Nabi Muhammad SAW menikahi Sayyidah Saudah binti Zam’ah al-Amiriyyah setelah wafatnya istrinya yang pertama, Sayyidah Khadijah. Rencana pernikahan ini bukan berasal dari Nabi Muhammad, melainkan dari Khaulah binti Hakim, sahabat Sayyidah Khadijah. Khaulah merasa prihatin melihat Nabi Muhammad yang hidup sendiri tanpa pendamping setelah kepergian Khadijah. Dia kemudian menemui Nabi dan memberikan saran agar beliau menikah lagi agar ada yang menemani, merawat, dan menghibur beliau. Khaulah menyebutkan dua nama: Saudah binti Zam’ah dan Aisyah binti Abu Bakar.
Singkatnya, Nabi Muhammad mengutus seorang wanita untuk melamar Saudah, dan keduanya menikah pada bulan Syawwal tahun ke-10 H. Sementara itu, Nabi Muhammad meminang Aisyah tetapi menundanya, karena pada saat itu Aisyah masih kecil. Tiga tahun setelah pernikahan dengan Saudah, Nabi Muhammad baru menikahi Aisyah.
Menurut buku “Bilik-bilik Cinta Muhammad,” dengan menikahi Saudah, Nabi Muhammad ingin meringankan beban hidupnya, meningkatkan derajat Saudah, dan melindunginya dari fitnah kaum musyrik di Makkah. Saudah adalah janda dari Sakran bin Amr bin Abd Syam, yang meninggal saat hijrah ke Habasyah (Ethiopia). Dia kembali ke Makkah bersama lima atau enam anaknya.
Meskipun banyak yang menyebut Saudah tidak cantik karena usianya yang tidak muda dan tubuhnya yang tidak langsing, dia memiliki banyak keistimewaan. Saudah dikenal sebagai orang yang dermawan, rajin shalat, dan puasa. Dalam sebuah hadits, Nabi Muhammad bersabda kepada para istrinya bahwa istri yang paling cepat menyusul beliau wafat adalah yang ‘bertangan panjang,’ yang merujuk pada Saudah. Dia memang adalah istri Nabi yang paling awal wafat dibandingkan istri-istrinya yang lain, meninggal pada masa Kekhalifahan Umar bin Khattab dan dimakamkan di pemakaman Baqi di Madinah.

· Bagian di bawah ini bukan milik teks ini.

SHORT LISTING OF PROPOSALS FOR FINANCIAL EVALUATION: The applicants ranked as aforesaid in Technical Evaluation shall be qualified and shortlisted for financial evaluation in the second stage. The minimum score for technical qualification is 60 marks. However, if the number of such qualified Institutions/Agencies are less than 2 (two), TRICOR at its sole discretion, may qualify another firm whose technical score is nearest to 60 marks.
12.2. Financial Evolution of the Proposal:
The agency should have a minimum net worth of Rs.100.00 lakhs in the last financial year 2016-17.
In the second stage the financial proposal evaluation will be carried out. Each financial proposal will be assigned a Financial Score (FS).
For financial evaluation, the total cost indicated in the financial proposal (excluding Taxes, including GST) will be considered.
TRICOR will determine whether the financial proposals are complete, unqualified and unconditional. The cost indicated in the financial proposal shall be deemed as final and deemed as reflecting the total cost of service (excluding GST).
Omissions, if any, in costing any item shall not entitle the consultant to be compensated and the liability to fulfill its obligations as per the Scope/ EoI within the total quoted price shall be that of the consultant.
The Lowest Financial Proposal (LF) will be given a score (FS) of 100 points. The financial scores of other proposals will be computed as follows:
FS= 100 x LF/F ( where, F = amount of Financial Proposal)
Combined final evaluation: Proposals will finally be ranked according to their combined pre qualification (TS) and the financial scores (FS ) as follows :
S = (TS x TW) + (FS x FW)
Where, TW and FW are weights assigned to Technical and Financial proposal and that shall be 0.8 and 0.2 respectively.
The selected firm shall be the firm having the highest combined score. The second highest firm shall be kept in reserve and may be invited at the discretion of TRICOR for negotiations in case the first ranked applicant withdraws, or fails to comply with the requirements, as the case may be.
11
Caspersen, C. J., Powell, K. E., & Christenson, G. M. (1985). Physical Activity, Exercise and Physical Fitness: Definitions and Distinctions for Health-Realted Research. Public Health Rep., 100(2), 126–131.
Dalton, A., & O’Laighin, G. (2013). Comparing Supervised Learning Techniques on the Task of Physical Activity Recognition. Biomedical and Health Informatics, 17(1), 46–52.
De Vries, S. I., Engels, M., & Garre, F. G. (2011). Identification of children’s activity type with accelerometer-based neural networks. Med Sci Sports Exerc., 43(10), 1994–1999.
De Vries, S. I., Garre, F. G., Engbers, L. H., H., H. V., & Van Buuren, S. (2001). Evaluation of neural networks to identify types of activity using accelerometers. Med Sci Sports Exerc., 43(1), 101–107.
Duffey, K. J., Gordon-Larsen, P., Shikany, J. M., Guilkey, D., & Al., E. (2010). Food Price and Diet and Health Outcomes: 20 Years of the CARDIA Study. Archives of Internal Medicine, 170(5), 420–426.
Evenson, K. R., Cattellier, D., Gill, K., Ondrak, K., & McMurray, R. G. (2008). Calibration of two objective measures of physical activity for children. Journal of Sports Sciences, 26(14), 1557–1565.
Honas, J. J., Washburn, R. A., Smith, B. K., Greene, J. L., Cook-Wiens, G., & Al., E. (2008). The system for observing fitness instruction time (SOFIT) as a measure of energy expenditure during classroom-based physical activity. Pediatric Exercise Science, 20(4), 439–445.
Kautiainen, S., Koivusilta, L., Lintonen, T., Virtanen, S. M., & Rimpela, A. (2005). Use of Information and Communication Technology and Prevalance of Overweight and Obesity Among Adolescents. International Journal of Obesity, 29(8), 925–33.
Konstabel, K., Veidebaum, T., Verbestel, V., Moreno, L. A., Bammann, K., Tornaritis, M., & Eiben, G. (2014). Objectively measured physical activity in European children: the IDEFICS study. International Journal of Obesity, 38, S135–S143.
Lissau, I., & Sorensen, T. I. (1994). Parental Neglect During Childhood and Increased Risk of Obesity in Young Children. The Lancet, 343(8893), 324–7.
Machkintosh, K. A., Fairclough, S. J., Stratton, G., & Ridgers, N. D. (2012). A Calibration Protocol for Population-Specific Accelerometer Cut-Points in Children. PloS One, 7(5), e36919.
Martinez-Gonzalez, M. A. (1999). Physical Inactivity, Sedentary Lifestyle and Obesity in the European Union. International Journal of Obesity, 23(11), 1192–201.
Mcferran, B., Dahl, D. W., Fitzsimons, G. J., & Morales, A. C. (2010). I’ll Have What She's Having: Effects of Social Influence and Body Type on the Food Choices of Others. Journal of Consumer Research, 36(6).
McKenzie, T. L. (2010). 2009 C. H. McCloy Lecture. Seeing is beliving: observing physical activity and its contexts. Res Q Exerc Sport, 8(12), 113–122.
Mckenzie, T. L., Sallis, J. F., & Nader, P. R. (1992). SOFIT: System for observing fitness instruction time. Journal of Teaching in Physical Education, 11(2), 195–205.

Saudah juga dikenal memiliki sifat periang. Kehadirannya mampu membawa ketentraman dan kebahagiaan dalam kehidupan Nabi Muhammad. Oleh karena itu, tidak mengherankan jika Saudah menjadi satu-satunya istri Nabi dalam waktu yang cukup lama antara kematian Khadijah dan sebelum pernikahan Nabi dengan Aisyah.
Selain itu, Saudah memiliki rasa humor yang tinggi. Sering kali, guyonannya membuat Nabi Muhammad tertawa. Dalam sebuah kisah disebutkan bahwa suatu ketika Saudah berkata kepada Nabi, “Semalam ketika aku shalat mengikutimu saat rukuk, engkau begitu lama sehingga aku memegang hidungku takut sampai bercucuran darah.” Mendengar itu, Nabi Muhammad pun tertawa.
Namun, ada tantangan dalam kehidupan rumah tangga mereka. Saudah merasa sedih atas meninggalnya sejumlah musyrik Makkah dalam Perang Badar. Ketika melihat tawanan perang diikat tangan mereka, dia merasa iba, terutama terhadap iparnya, Suhail bin Umar. Dalam keadaan emosional, Saudah memberikan motivasi kepada tawanan musyrik agar melawan kaum Muslim. Setelah mengucapkan kata-kata tersebut, dia merasa menyesal karena tahu bahwa Nabi Muhammad mendengar ucapannya. Saudah pun meminta maaf kepada nabi, dan beliau menerima permintaannya serta berkomentar bahwa ucapan tersebut tidak sepatutnya diucapkan.
Suatu ketika, Nabi Muhammad berencana untuk menceraikan Saudah karena masalah rumah tangga. Menurut Ibnu Hazm al-Andalusi, alasan Nabi adalah karena Saudah sudah uzur dan beliau khawatir tidak dapat memenuhi hak-haknya. Namun, Saudah meminta agar Nabi tidak menceraikannya, berharap untuk merawat beliau hingga akhir hayat dan mendapatkan keridhaan beliau. Dia bahkan merelakan hari gilirannya untuk Aisyah. Permohonan Saudah diterima, dan Nabi pun membatalkan niatnya untuk menceraikannya.